Thursday 21 February 2008

Datastore Design Considerations

Been a bit of a slow month, although hopefully it'll be a strong finish as I'll be at VMworld Europe next week :-). .

The inspiration for this post is the flurry of marketing BS going on in the storage space currently - mostly due to VDI. From most cases I have seen / heard about, the storage cost ranges from between 1/4 and 1/2 of the total cost of a virtual desktop. And it's more often than not a recurring charge.

So any business unit worth their salt will soon question just why they are paying this recurring charge that over the course of 6 months probably comes close to the once of cost they used to pay for a physical desktop that they kept for 3 years. Which inevitably makes it's way back to you to re evaluate your current storage design, and inevitably ends up with storage vendor marketing hyperbole flooding the internet.

'Thin Provisioning' and 'de-duplication / single instancing' are the buzzwords of the day, but what implications do these various technologies have on your datastore design? The question needs more careful consideration than your CIO who has just watched this or this may care for.

Lets take the first video from incumbent FC champion, EMC. Aside from the fact that it's all whiteboard, the presenter either doesn't know the details of what he is talking about, very craftily steps around an important technical detail, or knows something that none of the storage engineers I work with know. Since the ppl I work with are a pretty damn smart bunch, I suspect it's not the latter.
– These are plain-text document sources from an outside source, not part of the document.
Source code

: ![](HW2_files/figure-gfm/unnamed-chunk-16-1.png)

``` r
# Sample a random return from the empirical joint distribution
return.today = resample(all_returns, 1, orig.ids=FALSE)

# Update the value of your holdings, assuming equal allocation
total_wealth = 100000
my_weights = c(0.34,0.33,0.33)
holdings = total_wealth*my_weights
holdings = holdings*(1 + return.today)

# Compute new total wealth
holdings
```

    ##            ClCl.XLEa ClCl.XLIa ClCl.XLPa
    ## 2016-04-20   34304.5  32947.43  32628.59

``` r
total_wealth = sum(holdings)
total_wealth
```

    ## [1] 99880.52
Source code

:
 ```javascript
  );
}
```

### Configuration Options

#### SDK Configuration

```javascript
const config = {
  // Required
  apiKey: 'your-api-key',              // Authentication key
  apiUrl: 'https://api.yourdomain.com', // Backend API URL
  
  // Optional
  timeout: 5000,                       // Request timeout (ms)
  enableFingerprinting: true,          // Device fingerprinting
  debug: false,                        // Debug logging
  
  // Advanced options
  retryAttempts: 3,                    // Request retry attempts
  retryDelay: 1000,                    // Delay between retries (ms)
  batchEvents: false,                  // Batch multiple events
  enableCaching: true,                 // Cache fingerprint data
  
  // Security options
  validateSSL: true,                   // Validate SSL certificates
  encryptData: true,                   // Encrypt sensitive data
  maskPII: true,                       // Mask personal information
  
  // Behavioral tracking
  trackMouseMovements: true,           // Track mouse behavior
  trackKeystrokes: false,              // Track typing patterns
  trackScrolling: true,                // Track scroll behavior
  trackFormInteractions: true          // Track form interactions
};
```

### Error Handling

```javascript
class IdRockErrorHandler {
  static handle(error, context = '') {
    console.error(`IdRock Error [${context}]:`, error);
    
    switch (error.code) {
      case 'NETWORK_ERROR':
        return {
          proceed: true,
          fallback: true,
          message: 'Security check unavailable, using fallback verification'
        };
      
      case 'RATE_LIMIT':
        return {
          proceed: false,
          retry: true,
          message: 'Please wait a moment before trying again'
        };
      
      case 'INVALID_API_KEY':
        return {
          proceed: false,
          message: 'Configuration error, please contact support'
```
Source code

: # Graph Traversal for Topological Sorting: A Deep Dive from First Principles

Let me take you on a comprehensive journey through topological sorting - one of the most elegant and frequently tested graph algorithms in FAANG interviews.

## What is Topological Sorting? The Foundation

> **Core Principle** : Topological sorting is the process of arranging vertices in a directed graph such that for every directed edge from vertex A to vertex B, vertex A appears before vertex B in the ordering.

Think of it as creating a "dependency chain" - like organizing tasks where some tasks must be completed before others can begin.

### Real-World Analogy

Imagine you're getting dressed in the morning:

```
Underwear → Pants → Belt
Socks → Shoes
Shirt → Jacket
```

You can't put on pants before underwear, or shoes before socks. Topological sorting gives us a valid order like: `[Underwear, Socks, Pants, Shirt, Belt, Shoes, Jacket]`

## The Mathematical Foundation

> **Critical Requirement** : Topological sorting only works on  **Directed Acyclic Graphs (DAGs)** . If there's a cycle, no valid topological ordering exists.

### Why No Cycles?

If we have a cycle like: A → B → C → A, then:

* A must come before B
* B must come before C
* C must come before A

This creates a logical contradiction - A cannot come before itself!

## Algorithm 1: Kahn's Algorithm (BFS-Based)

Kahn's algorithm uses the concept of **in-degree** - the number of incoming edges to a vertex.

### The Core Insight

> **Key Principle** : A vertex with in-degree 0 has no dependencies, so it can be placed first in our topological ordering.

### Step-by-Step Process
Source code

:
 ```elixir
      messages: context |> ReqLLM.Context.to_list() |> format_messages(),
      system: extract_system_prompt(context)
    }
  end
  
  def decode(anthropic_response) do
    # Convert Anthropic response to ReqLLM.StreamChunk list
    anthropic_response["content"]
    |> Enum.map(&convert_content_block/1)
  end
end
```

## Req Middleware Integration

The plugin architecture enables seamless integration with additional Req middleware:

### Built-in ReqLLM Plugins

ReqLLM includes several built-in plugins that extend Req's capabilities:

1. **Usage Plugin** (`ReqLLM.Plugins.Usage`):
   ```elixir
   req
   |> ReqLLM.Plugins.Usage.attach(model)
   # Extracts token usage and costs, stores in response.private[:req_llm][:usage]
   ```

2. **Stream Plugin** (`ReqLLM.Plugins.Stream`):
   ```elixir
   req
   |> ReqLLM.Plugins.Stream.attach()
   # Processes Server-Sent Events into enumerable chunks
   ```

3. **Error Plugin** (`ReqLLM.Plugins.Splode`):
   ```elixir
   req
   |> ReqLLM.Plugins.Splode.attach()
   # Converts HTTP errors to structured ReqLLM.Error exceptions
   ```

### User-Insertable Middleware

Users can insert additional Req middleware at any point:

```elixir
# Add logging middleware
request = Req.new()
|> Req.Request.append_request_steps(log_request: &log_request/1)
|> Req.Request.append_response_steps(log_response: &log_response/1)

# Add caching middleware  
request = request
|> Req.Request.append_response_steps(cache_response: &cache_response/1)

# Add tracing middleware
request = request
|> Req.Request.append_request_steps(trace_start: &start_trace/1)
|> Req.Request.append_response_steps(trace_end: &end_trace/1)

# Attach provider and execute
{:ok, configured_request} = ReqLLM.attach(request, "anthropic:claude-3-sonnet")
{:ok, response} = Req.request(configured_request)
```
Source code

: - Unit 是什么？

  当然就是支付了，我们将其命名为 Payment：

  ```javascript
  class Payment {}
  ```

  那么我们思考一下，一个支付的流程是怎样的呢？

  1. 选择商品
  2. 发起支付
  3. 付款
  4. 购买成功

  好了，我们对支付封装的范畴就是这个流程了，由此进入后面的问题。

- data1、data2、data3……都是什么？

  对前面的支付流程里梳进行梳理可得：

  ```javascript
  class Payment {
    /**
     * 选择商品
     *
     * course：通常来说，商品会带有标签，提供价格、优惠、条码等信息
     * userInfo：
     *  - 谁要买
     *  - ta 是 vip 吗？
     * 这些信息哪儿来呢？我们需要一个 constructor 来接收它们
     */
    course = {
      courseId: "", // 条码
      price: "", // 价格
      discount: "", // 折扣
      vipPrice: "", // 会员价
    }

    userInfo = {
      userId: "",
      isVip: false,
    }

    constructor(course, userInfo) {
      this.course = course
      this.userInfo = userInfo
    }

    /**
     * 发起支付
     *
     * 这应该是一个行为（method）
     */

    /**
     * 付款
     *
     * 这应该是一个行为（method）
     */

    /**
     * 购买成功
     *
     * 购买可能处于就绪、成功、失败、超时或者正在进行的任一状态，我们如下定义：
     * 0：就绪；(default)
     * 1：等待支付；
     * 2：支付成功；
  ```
The important technical detail to note is that he doesn't at any stage actually say he is referring to a VMFS LUN. Why is that important? Because of course, SAN based snapshots are LUN based. So when he takes a 'master' LUN, full copies it 4 times for better performance, and the proceeds to snap off 1000 VM's from those 4 LUNs attached to the one ESX cluster... wait a minute, what was the LUN limit of an ESX host again?

Which leads to the inevitable conclusion that either he must be using an NFS datastore or VMware have finally rolled over to their parent company and EMC can now understand VMFS like no other storage vendor can. Queue the second video from the kings of NAS, NetApp.

Sure the video is a little far fetched (there is obviously no way you could actually run all those VM's using no more than a 10GB of disk), but it illustrates the power of using NFS as a datastore - file based clones are possible, and if you're gonna do NFS datastores then you could certainly do a lot worse than use NetApp. And before you go throwing VMware NFS vs iSCSI vs FC performance papers at me, know that NONE of their papers are based on NFS presented via a NetApp box.

The flipside to NFS via a NetApp however, is that thin provisioning goes out the Window because NetApp's WAFL filesystem touches every block of the LUN it's presented when it gets it (hey, there's a reason why WAFL stands for 'Write Anywhere File Layout'). VMFS doesn't however, thus allowing for thin provisioned LUNs to work as expected although you may need to create .vmdk's as thin too, which is not without caveats. I say may because 3PAR can actually handle the default zero'ed thick .vmdk format so if you're using them you don't need to change anything on the VMware side.

Which brings us to de-duplication / single instancing. This can't be handled by the underlying storage array without some kind of intermediary thing... like another filesystem or OS... to scan for duplicate blocks and then manage what de-duped blocks belong to what higher up the chain, and then manage what to do if something higher up needs to write to a previously de-duped block etc etc. The whole point of disk subsystems in enterprise storage arrays is to do precisely none of that - it should be done at a higher level, ideally the native filesystem level. VMFS can't do this (yet), but Vmware's SVI will go some way to removing the need for de-dup in the first place. NetApp's sis-clone feature has the same effect, will be interesting to see a performance comparison of the 2 when they go GA.

Funny thing is, no one seems to be talking much about the performance implications of stacking all these clones and snaps on top of each other. When 250 VM's do something similutaneously that requires the IO to make it all the way down to the physical device (virus scan, anyone?), hows it gonna act? Better hope you got a ton of cache and nothing else is using it.

Finally, NFS may lead to an easier migration path because any worthwhile NAS box can present NFS and CIFS. So if you have a Citrix XenServer or *cough* Microsoft Hyper-V *cough* *cough* migration on the cards in the future and by that time all the vendors virtual hard disk formats interoperate, then you'll save yourself a lot of pain on the storage side.

So what to do, what to do... as always, it depends on your environment. But I think more than ever, the old paradigm of 'FC is king' needs serious reconsideration, and VMware need to spend some time on VMFS rather than developing half arsed patching solutions (ouch - more on Update Manager during or after VMworld!).